D’après son neurologue, la maladie d’Alyssia peut évoluer dans les deux sens lorsqu’elle sera réglée. Les migraines pourront alors soit disparaître, soit devenir chroniques. En attendant, toute sa famille verra bientôt un spécialiste de la génétique à Montpellier afin de faire des tests.
"J’ai fait des recherches et apparemment, nous souffririons de migraines hémiplégiques familiales", indique Svetlana. "Le rendez-vous servira à confirmer l’hypothèse qu’Alyssia et moi-même somment porteuses du gène qui transmet la migraine de génération en génération. Alyssia pourra ainsi décider plus tard si elle veut avoir des enfants dans ces conditions et si oui, cela nous permettra de se préparer tous ensemble à ce qui pourrait arriver à nos petits-enfants", continue-t-elle.
"Identifier nos éléments déclencheurs est très compliqué "
Les migraines à répétition touchent près d’un million de jeunes Français : ce n’est donc pas une maladie pédiatrique rare. "Dans le monde, la prévalence moyenne de cette affection chez l’enfant et l’adolescent est de 9 % chez les filles et de 7 % chez les garçons", complète la Voix des migraineux, qui a récemment lancé une campagne de sensibilisation à ce sujet.
Chez les enfants, la migraine déclenche des symptômes différents de ceux des adultes : pâleur, douleurs abdominales, céphalée souvent sévère, phonophobie et/ou photophobie. Dans 30 % des cas, elle peut s’accompagner d’une aura. La crise dure généralement moins longtemps chez les jeunes (2h vs 4h) et le mal de tête est souvent bilatéral, c’est-à-dire qu’il touche les deux tempes ou les deux parties du front.
"J’ai essayé d’identifier nos éléments déclencheurs avec le neurologue afin de prévenir les crises, mais c’est très compliqué.
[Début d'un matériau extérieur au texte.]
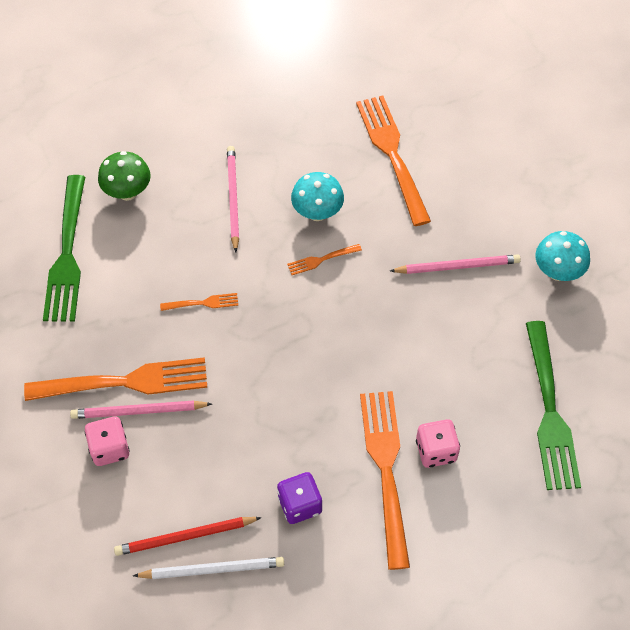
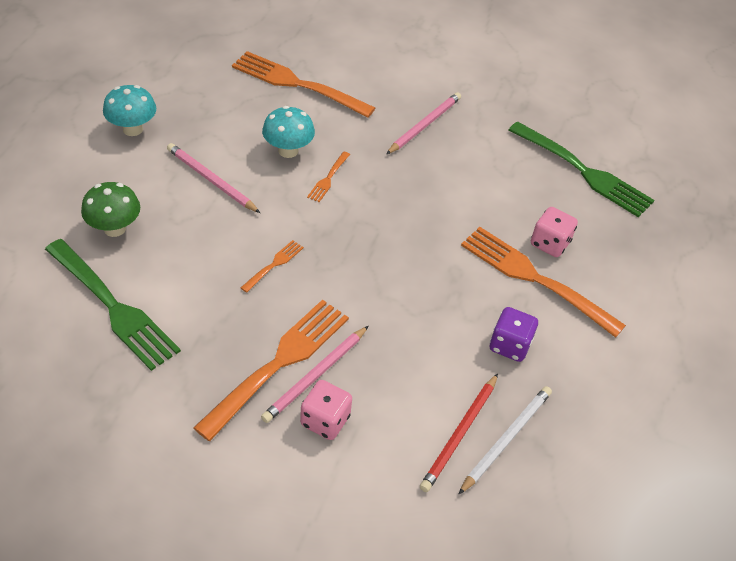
camera: 50 degrees left, 10 degrees down
(557, 272) = (488, 90): turquoise mushroom -> turquoise mushroom (132, 129)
Pour moi comme pour Alyssia, seule la fatigue apparaît comme tel avec un peu plus de netteté", analyse Svetlana. "Peut-être aussi que les migraines de ma fille sont apparues à la suite du décès de sa grand-mère, car elles étaient très complices et les deux événements sont rapprochés dans le temps", conclut-elle.